=== LISTED ENTRIES ===

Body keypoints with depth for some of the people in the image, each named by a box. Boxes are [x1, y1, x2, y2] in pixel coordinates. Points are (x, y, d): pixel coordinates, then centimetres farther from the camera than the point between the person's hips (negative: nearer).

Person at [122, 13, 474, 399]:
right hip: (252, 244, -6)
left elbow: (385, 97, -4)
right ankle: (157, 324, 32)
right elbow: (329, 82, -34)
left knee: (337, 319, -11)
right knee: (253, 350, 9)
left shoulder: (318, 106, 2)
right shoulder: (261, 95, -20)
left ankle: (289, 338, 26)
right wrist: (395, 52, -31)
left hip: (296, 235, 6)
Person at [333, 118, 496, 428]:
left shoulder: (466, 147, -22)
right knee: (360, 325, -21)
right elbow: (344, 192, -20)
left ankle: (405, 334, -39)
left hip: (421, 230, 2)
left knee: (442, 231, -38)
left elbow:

===
=== LISTED ENTRIES ===

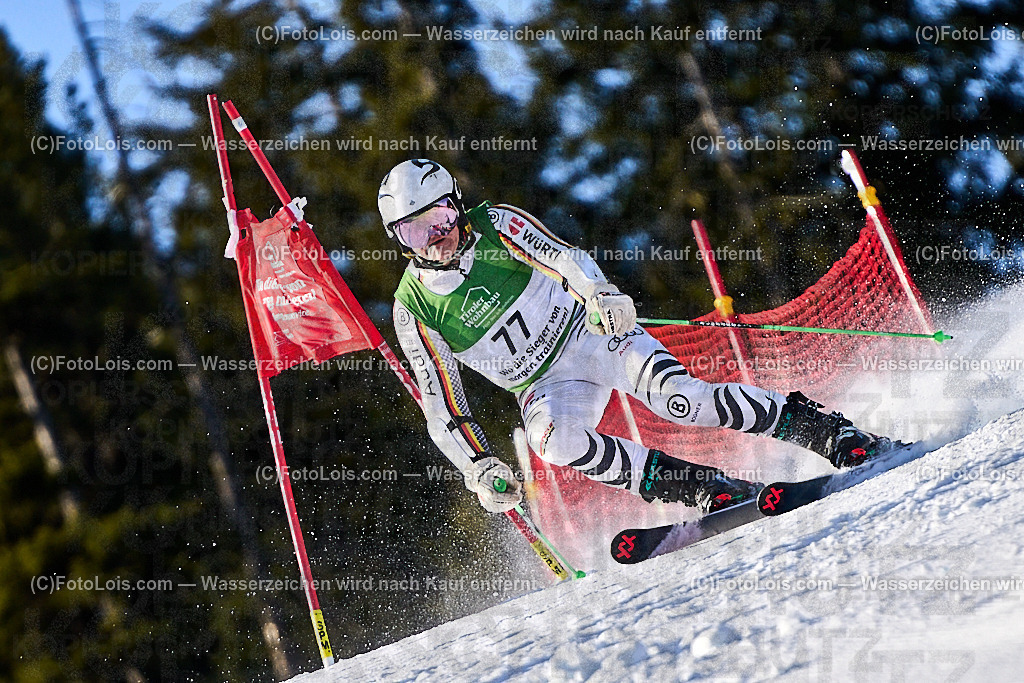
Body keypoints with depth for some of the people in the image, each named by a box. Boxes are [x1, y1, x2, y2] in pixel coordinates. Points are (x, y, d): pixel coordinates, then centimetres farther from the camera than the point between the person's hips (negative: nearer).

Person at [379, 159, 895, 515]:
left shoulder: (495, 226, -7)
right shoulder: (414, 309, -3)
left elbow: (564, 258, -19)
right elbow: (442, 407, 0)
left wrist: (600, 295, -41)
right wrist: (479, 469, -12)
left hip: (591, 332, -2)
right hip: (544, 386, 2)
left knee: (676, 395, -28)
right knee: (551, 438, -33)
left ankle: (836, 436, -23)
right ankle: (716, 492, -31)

===
=== LISTED ENTRIES ===

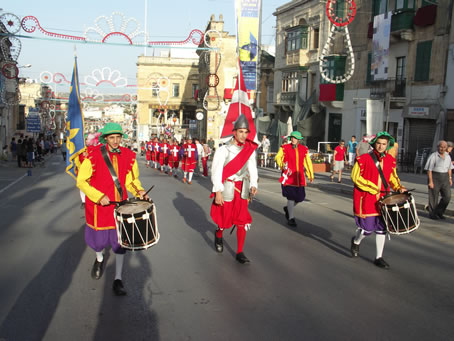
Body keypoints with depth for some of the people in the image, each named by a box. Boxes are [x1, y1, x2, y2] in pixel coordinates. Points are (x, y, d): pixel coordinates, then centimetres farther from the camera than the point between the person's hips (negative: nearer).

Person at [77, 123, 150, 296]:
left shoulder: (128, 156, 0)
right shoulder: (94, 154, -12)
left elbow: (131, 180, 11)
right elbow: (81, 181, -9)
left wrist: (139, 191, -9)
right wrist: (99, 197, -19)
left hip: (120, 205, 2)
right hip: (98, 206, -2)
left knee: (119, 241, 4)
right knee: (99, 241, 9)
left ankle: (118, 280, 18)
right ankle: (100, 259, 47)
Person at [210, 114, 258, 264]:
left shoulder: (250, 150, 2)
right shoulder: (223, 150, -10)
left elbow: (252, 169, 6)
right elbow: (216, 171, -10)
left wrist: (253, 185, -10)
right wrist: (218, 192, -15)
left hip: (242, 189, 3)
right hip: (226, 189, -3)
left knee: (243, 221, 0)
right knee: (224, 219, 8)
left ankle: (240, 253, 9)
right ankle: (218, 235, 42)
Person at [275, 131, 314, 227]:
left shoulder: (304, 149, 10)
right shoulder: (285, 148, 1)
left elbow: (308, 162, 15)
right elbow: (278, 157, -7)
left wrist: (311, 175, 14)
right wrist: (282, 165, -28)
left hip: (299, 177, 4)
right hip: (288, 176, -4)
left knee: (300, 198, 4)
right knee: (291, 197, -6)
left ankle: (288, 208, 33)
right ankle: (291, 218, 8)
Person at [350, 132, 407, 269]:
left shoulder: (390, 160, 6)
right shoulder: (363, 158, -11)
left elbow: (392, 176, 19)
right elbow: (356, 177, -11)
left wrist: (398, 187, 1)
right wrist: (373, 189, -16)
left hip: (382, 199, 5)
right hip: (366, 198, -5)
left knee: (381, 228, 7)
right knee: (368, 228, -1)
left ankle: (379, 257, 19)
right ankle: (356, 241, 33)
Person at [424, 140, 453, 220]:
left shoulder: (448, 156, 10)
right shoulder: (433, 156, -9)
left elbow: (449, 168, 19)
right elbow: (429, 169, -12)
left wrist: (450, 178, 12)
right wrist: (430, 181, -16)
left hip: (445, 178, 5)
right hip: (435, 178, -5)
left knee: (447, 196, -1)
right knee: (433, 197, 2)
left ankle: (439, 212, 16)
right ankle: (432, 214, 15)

===

#### TASK INSTRUCTIONS
Look above for the line containing "right wrist: (99, 197, -19)". Output from there through the line containing "left elbow: (392, 176, 19)", exactly and inclusively.

#### ANSWER AREA
right wrist: (99, 197, -19)
left hip: (120, 205, 2)
right hip: (98, 206, -2)
left knee: (119, 241, 4)
right knee: (99, 241, 9)
left ankle: (118, 280, 18)
right ankle: (100, 259, 47)
Person at [210, 114, 258, 264]:
left shoulder: (250, 150, 2)
right shoulder: (223, 150, -10)
left elbow: (252, 169, 6)
right elbow: (216, 171, -10)
left wrist: (253, 185, -10)
right wrist: (218, 192, -15)
left hip: (242, 189, 3)
right hip: (226, 189, -3)
left knee: (243, 221, 0)
right knee: (224, 219, 8)
left ankle: (240, 253, 9)
right ankle: (218, 235, 42)
Person at [275, 131, 314, 227]:
left shoulder: (304, 149, 10)
right shoulder: (285, 148, 1)
left elbow: (308, 162, 15)
right elbow: (278, 157, -7)
left wrist: (311, 175, 14)
right wrist: (282, 165, -28)
left hip: (299, 177, 4)
right hip: (288, 176, -4)
left knee: (300, 198, 4)
right knee: (291, 197, -6)
left ankle: (288, 208, 33)
right ankle: (291, 218, 8)
Person at [350, 132, 407, 269]:
left shoulder: (390, 160, 6)
right shoulder: (363, 158, -11)
left elbow: (392, 176, 19)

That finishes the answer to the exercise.